BEGIN

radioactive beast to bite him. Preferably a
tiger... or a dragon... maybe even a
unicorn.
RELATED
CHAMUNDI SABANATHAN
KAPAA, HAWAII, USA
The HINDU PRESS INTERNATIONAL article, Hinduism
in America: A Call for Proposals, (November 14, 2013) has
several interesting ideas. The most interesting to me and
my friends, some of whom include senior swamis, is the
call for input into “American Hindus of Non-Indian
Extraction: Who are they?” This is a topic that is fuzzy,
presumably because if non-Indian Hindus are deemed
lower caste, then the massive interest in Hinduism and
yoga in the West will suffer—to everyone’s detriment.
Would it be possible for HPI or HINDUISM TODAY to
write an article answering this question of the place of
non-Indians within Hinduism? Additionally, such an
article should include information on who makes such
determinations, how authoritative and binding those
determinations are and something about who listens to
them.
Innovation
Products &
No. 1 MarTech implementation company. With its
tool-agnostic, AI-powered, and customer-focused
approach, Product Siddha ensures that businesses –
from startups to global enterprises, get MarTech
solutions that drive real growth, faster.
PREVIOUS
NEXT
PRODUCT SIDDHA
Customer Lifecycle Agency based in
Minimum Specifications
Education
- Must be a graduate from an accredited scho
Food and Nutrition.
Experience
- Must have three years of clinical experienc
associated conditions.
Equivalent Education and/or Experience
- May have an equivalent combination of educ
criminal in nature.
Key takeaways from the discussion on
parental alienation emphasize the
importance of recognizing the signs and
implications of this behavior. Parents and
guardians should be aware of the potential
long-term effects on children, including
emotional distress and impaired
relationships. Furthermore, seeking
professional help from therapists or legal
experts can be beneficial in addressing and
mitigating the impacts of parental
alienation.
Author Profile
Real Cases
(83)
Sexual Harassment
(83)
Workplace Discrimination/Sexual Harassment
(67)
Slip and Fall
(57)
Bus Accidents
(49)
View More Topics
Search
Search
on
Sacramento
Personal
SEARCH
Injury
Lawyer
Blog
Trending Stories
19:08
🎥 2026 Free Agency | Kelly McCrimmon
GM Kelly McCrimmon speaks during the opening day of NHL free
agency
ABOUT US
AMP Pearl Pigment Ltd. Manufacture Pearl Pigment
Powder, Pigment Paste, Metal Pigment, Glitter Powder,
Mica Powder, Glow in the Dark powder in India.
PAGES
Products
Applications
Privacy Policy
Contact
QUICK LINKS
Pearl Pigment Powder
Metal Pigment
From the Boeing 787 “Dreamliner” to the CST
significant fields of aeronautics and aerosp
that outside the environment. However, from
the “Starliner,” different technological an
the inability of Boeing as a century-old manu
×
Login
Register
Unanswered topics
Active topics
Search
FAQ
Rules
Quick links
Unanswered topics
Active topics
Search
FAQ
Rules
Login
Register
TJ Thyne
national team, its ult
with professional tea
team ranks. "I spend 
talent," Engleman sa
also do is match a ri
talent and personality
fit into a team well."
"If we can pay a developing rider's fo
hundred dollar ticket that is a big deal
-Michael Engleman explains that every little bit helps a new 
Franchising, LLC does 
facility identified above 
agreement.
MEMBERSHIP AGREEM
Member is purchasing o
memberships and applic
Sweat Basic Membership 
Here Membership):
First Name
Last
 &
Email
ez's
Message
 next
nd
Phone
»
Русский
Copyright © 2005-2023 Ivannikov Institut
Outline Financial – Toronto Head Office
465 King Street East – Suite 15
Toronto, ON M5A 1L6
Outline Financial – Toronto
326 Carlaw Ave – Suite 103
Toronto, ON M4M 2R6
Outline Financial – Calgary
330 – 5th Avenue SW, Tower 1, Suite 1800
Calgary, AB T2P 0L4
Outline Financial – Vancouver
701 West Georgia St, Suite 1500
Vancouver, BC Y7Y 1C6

END

Find where the line with "different technological an" sits in the material above, then copy exactly from it through the line with "326 Carlaw Ave – Suite 103". Add no other line.

Completed exercise »
the “Starliner,” different technological an
the inability of Boeing as a century-old manu
×
Login
Register
Unanswered topics
Active topics
Search
FAQ
Rules
Quick links
Unanswered topics
Active topics
Search
FAQ
Rules
Login
Register
TJ Thyne
national team, its ult
with professional tea
team ranks. "I spend 
talent," Engleman sa
also do is match a ri
talent and personality
fit into a team well."
"If we can pay a developing rider's fo
hundred dollar ticket that is a big deal
-Michael Engleman explains that every little bit helps a new 
Franchising, LLC does 
facility identified above 
agreement.
MEMBERSHIP AGREEM
Member is purchasing o
memberships and applic
Sweat Basic Membership 
Here Membership):
First Name
Last
 &
Email
ez's
Message
 next
nd
Phone
»
Русский
Copyright © 2005-2023 Ivannikov Institut
Outline Financial – Toronto Head Office
465 King Street East – Suite 15
Toronto, ON M5A 1L6
Outline Financial – Toronto
326 Carlaw Ave – Suite 103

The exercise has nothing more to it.